Described by Galileo Galilei as "a most beautiful sight to behold" and, contradicting many philosophers of his time, as "uneven, full of hollows and protruberances" Earth's natural satellite has always been an object of wonder and interest. Since Galileo's time, continually improved telescopes, and modern exploratory space flights, have revealed information about the nature of the Moon that is fascinating both to laymen and scientists.

We now know for example that the Moon is like, but also not like, Earth. It has many of the same elements in its core, mantle, and crust but does not have air, nor oceans. There are no plants and people have never lived there although a few lucky ones have visited. Between 1964 and 1972 NASA sent 22 scientific missions to the Moon. But, despite these explorations, much of the Moon remained a mystery and scientists have been anxious to return to the Moon to prospect for additional information

[Lunar Prospector image from NASA Website]

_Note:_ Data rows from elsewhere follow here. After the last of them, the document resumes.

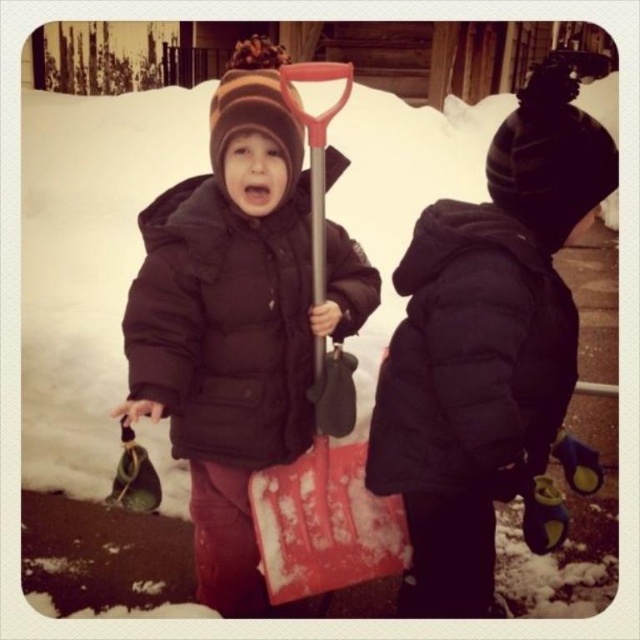
Does black matte jacket at center appear on the right side of matte black jacket at center?

Yes, black matte jacket at center is to the right of matte black jacket at center.

Measure the distance between black matte jacket at center and matte black jacket at center.

black matte jacket at center is 24.32 inches away from matte black jacket at center.

The width and height of the screenshot is (640, 640). What do you see at coordinates (488, 352) in the screenshot?
I see `black matte jacket at center` at bounding box center [488, 352].

Where is `black matte jacket at center`? The width and height of the screenshot is (640, 640). black matte jacket at center is located at coordinates (488, 352).

Can you confirm if matte black jacket at center is bigger than red plastic shovel at center?

Yes.

Is matte black jacket at center positioned before red plastic shovel at center?

Yes, matte black jacket at center is closer to the viewer.

This screenshot has height=640, width=640. What are the coordinates of `matte black jacket at center` in the screenshot? It's located at (237, 321).

Does black matte jacket at center have a lesser height compared to red plastic shovel at center?

No, black matte jacket at center is not shorter than red plastic shovel at center.

Which is below, black matte jacket at center or red plastic shovel at center?

Positioned lower is black matte jacket at center.

Between point (525, 403) and point (280, 580), which one is positioned behind?

The point (280, 580) is behind.

Identify the location of black matte jacket at center. (488, 352).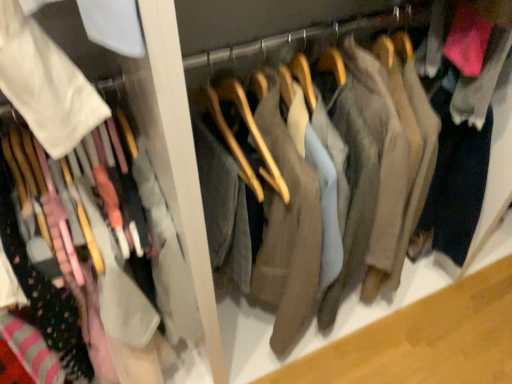
Question: Should I look upward or downward to see matte white shirt at left?

Choices:
 (A) down
 (B) up

Answer: (A)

So, on January 6, 1998, Lunar Prospector, NASA's first dedicated lunar mission in 25 years blasted off to the Moon aboard a three-stage rocket called Athena II. After a four-day journey to the Moon and entry into lunar polar orbit, the unmanned, tiny, drum-shaped spacecraft successfully started its eighteen-month mission circling the moon once every 118 minutes first at a distance of 63 miles and later only 6 miles above the Moon's surface.

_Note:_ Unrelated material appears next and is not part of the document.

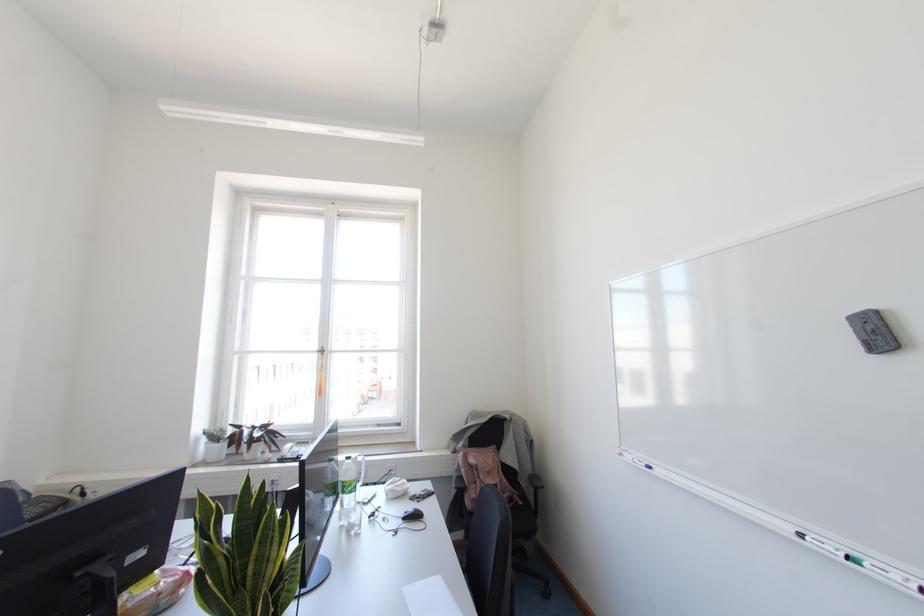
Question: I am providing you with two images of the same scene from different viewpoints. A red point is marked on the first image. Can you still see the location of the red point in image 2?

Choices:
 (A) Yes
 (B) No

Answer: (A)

The Prospector's main job was to map lunar resources, gravity, magnetic fields, and gases released from the lunar interior. At the end of its mission, in July 1999, the Prospector was deliberately crashed into the Lunar surface while astronomers around the world watched carefully with sensitive spectrometers to detect the effects of the impact.

1) What did the astronomers hope to detect?
2) What led them to think this might be a possibility?